----- Record set

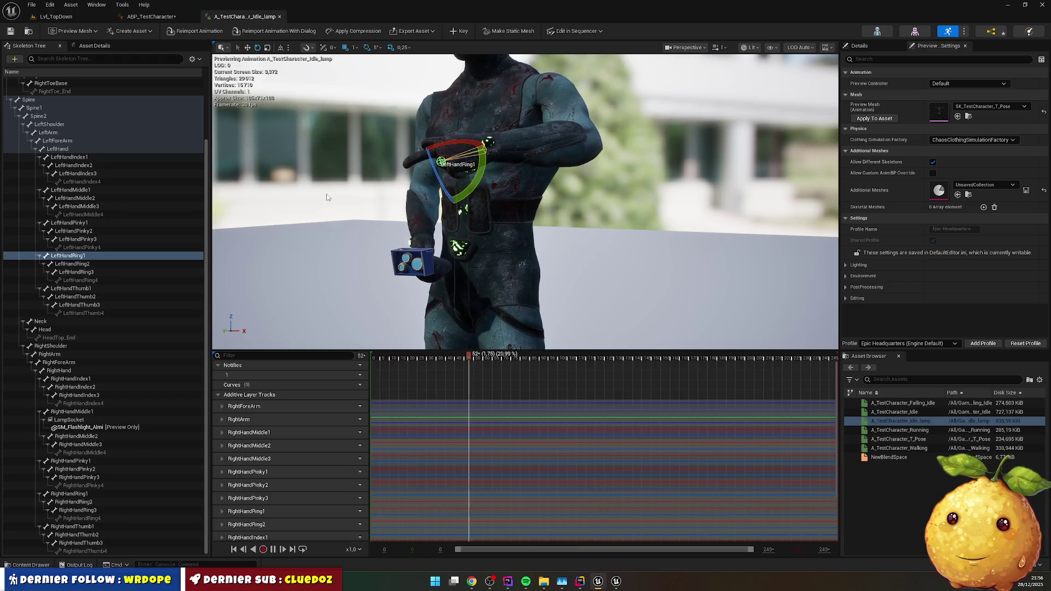
left_click(74, 289)
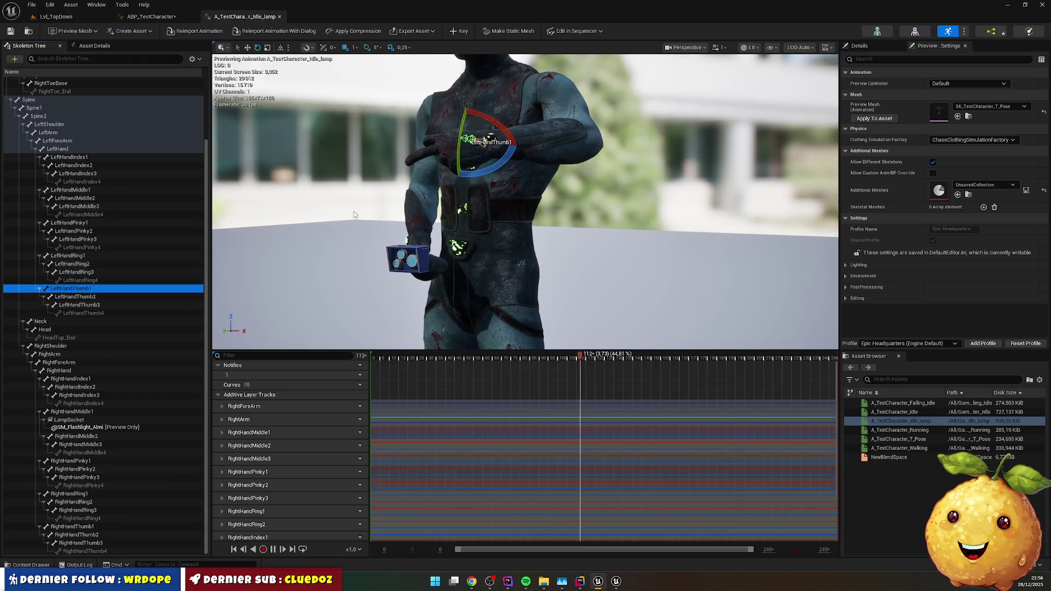
mouse_move(506, 134)
left_mouse_down()
mouse_move(478, 143)
mouse_move(487, 146)
left_mouse_up()
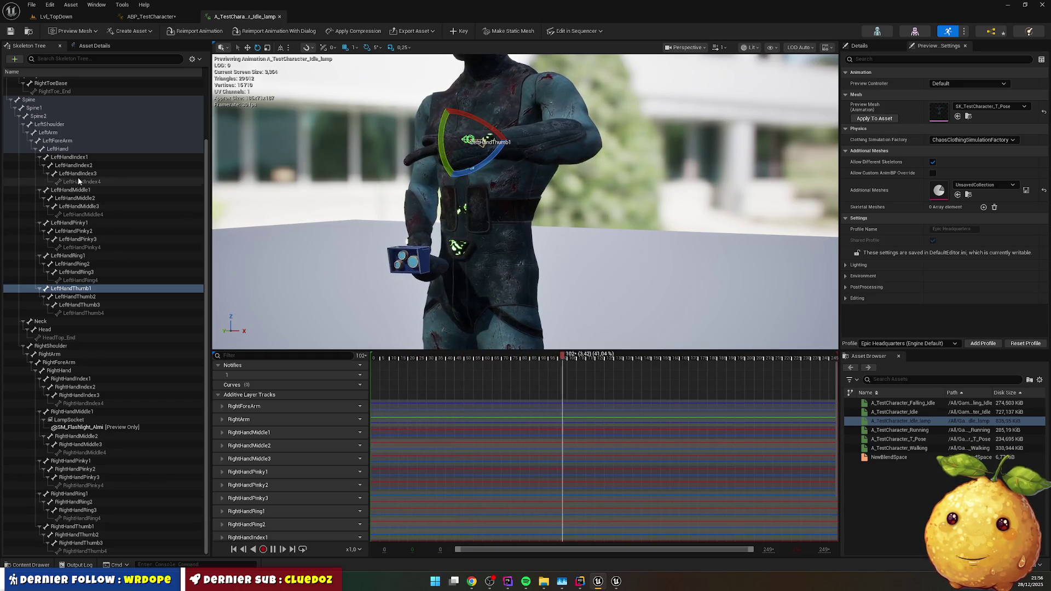
- Rotate LeftHandIndex1 by 5 degrees, deselect the hand, and orbit to the front view
left_click(159, 157)
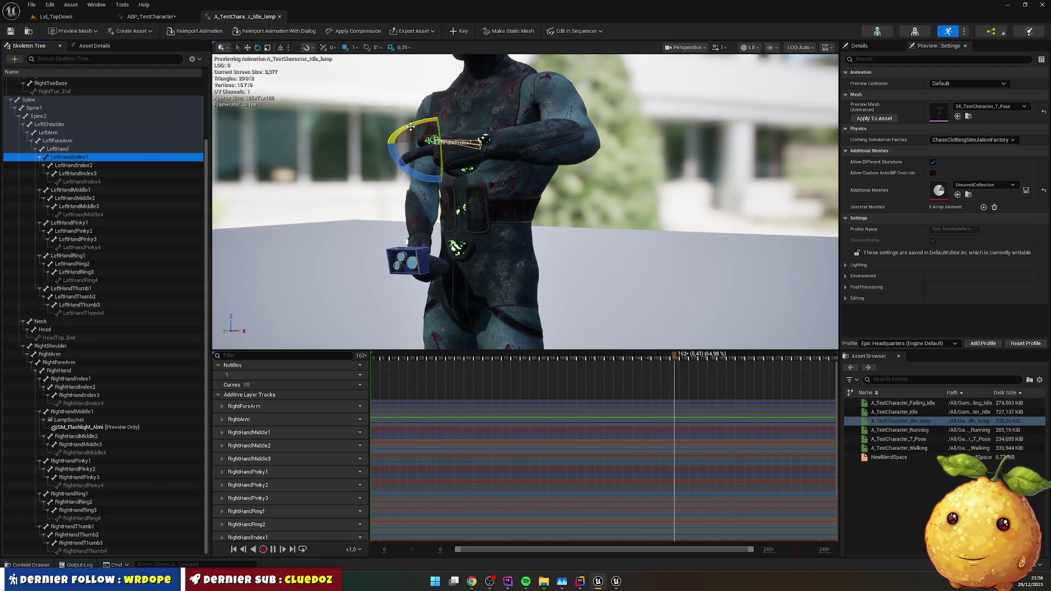
left_click_drag(410, 127, 545, 155)
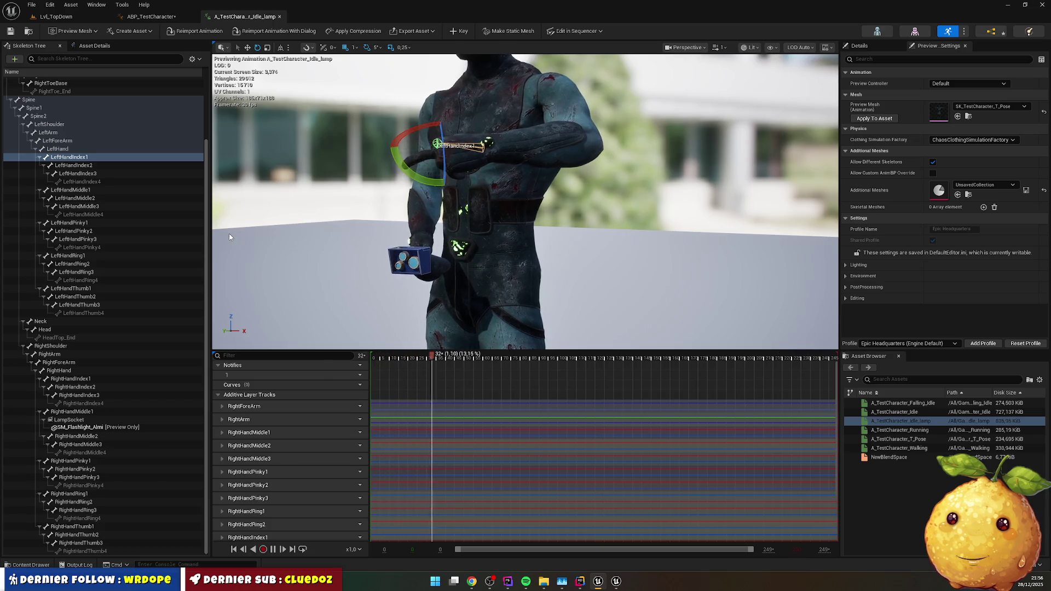
left_click(57, 148)
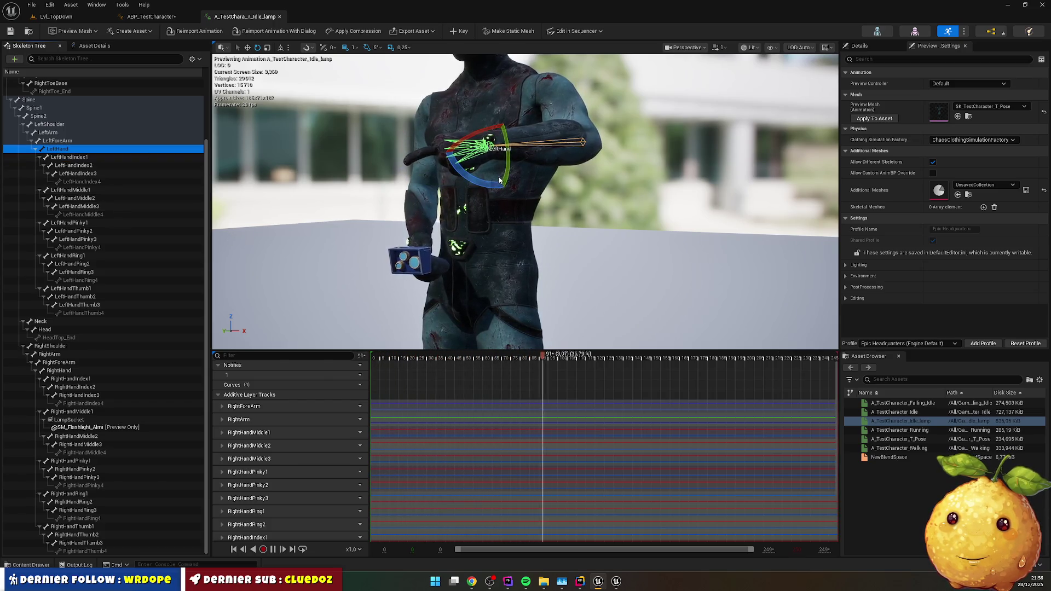
left_click_drag(508, 166, 508, 166)
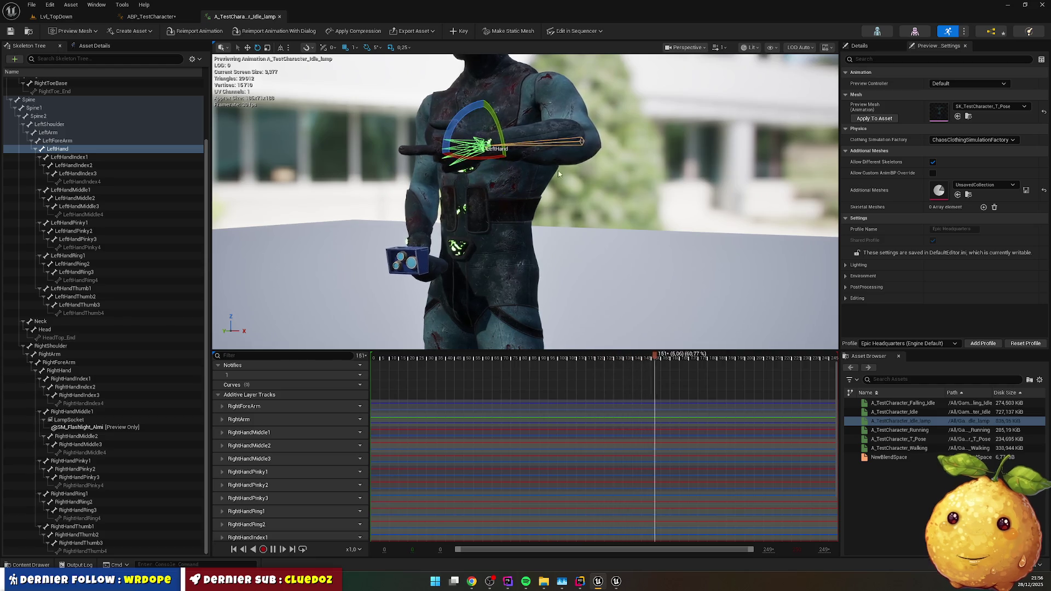
left_click(697, 167)
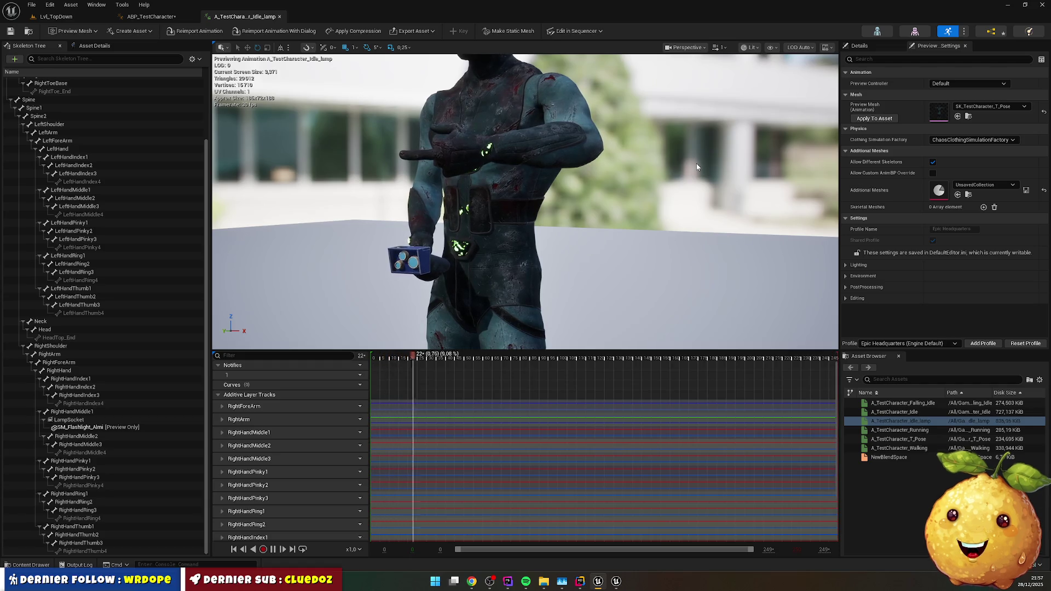
left_click_drag(630, 190, 609, 211)
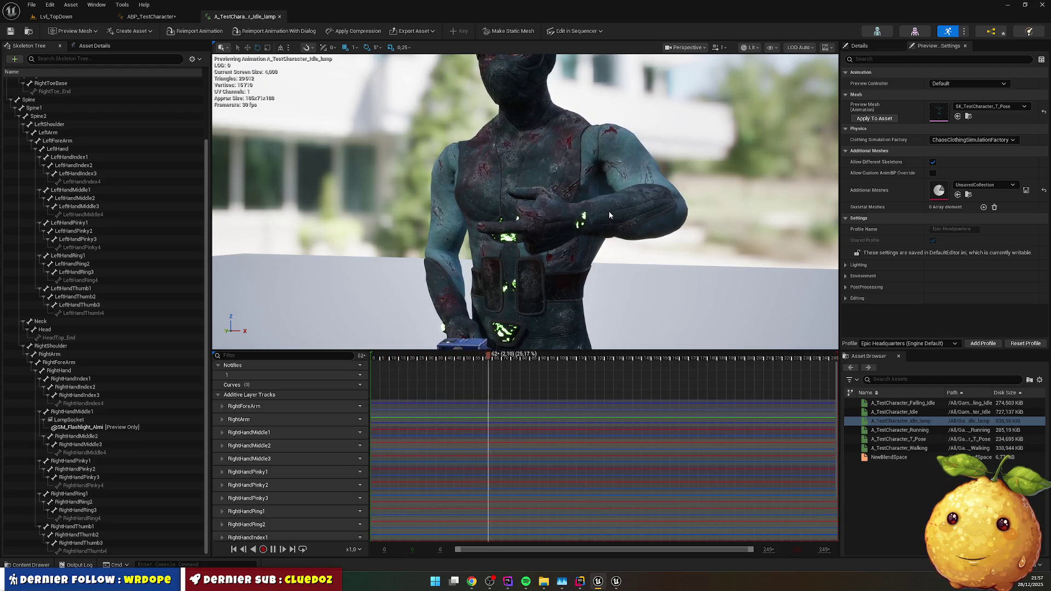
- Zoom in and out on the lamp-holding idle pose, then close the A_TestCharacter_Idle_lamp tab
scroll(582, 215, "up", 5)
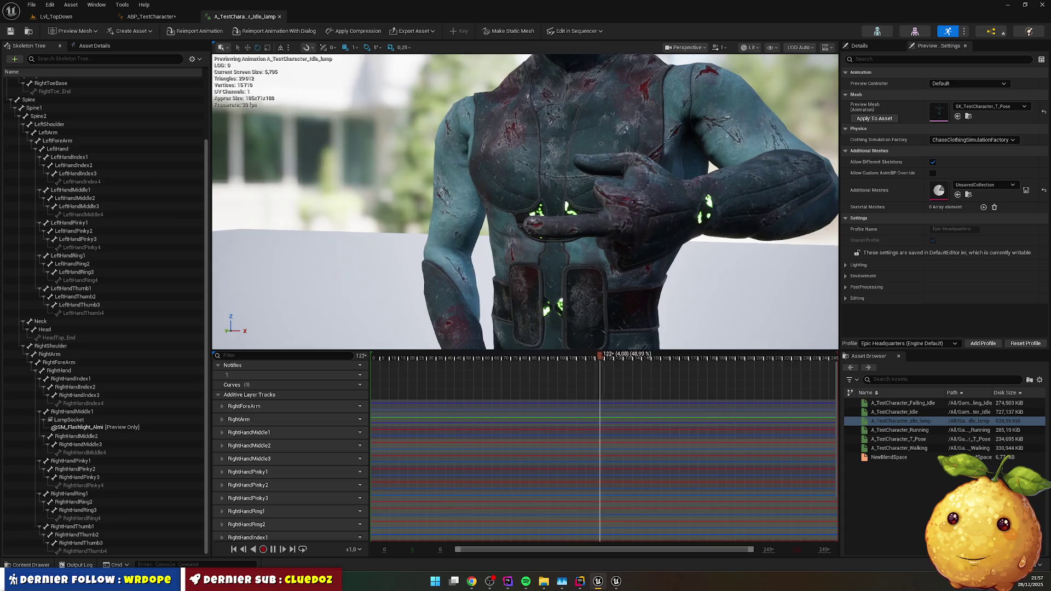
scroll(709, 154, "down", 5)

----------

Action item » Omitting all pictures, restate word for word the lines from the one containing "left_click_drag(508, 166, 508, 166)" through the last line of the data.

Task result »
left_click_drag(508, 166, 508, 166)
left_click(697, 167)
left_click_drag(630, 190, 609, 211)
- Zoom in and out on the lamp-holding idle pose, then close the A_TestCharacter_Idle_lamp tab
scroll(582, 215, "up", 5)
scroll(709, 154, "down", 5)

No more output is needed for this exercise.